The interviewer was TIME Correspondent Jacob Simms; the speaker was Hoyt Fuller, managing editor of Black World magazine; the subject was the black journalist's distrust of a white world. "The black revolt," Fuller says, "is as palpable in letters as it is in the streets." Several small magazines (among them Liberator, Freedomways) are struggling to provide an outlet for the resulting explosions of prose and poetry. Fuller's Black World is by far the most influential and widely read (circulation: more than 69,000).

White Identity. Perhaps because of its pocket-magazine size, Black World conveys a sense of compressed passion. Its articles, fiction and poetry seethe with resentment, with desire for identity, with rejection of the subhumanity of the ghetto. A short story in the August issue gives a chilling description of a group of neighborhood children watching and wisecracking as the mother of one of them makes it with her lover of the moment. There are occasional "how to" articles—how to establish a distinctively black system of education, how to develop a "black aesthetic"—but mainly the tone is exhortatory, an urging that blacks throw off white shackles of the mind.

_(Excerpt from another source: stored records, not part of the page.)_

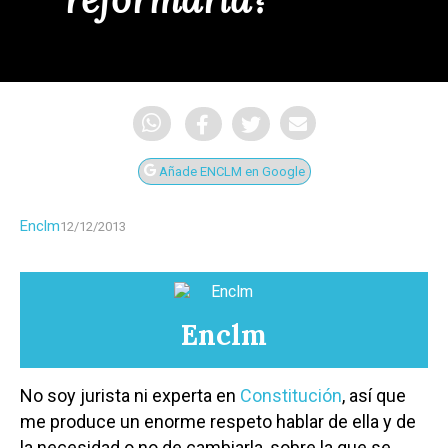
Añade ENCLM en Google
Enclm
12/12/2013
Enclm
No soy jurista ni experta en
Constitución
, así que
me produce un enorme respeto hablar de ella y de
la necesidad o no de cambiarla, sobre la que se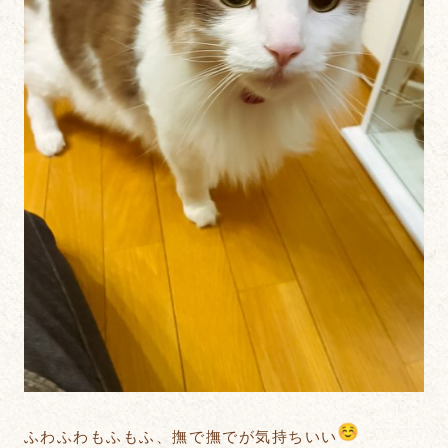
ふわふわもふもふ、撫で撫でが気持ちいい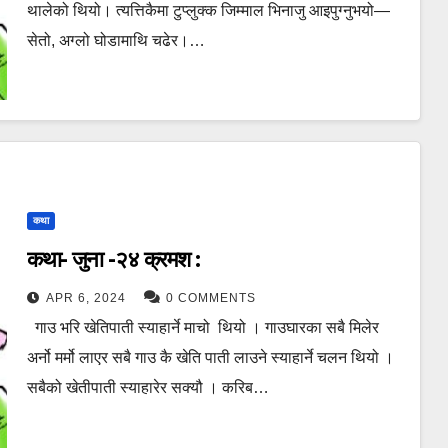
थालेको थियो। त्यत्तिकैमा टुप्लुक्क जिम्माल भिनाजु आइपुग्नुभयो—
सेतो, अग्लो घोडामाथि चढेर।…
कथा
कथा- जुना -२४ क्रमश :
APR 6, 2024
0 COMMENTS
गाउ भरि खेतिपाती स्याहार्ने माचो थियो । गाउघारका सबै मिलेर
अर्नो मर्मो लाएर सबै गाउ कै खेति पाती लाउने स्याहार्ने चलन थियो ।
सबैको खेतीपाती स्याहारेर सक्यौ । करिब…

Black World's villains are white—but not the predictable woolhats and rednecks. The real enemies are white liberals, whose good intentions tend to dull the edge of black rebellion, and members of the black middle class. Says Fuller: "My experience with middle-class blacks has been that all their efforts have been directed toward identifying with whites, emulating white people. They are not helping the black community to survive."

The theme is one that Fuller cannot get out of his mind and his life. His small office overlooking Chicago's South Michigan Avenue is cluttered with books and manuscripts by blacks. He appears to belie his radical mission. His sense of humor is close to the surface; he smiles and manages to needle outsiders without offending them.

In turning on the black middle class, Fuller, now 42, is turning on himself. Brought up in a middle-class black neighborhood in Detroit, he seemed well on his way to predictable success. He studied literature at Wayne State University (B.A.) and at the University of Florence. But, as he traveled through Europe and Africa, he began to believe that his middle-class values "support the system under which blacks are degraded and oppressed." He worked briefly in New York for Collier's Encyclopedia, then took an editorial job with Ebony magazine.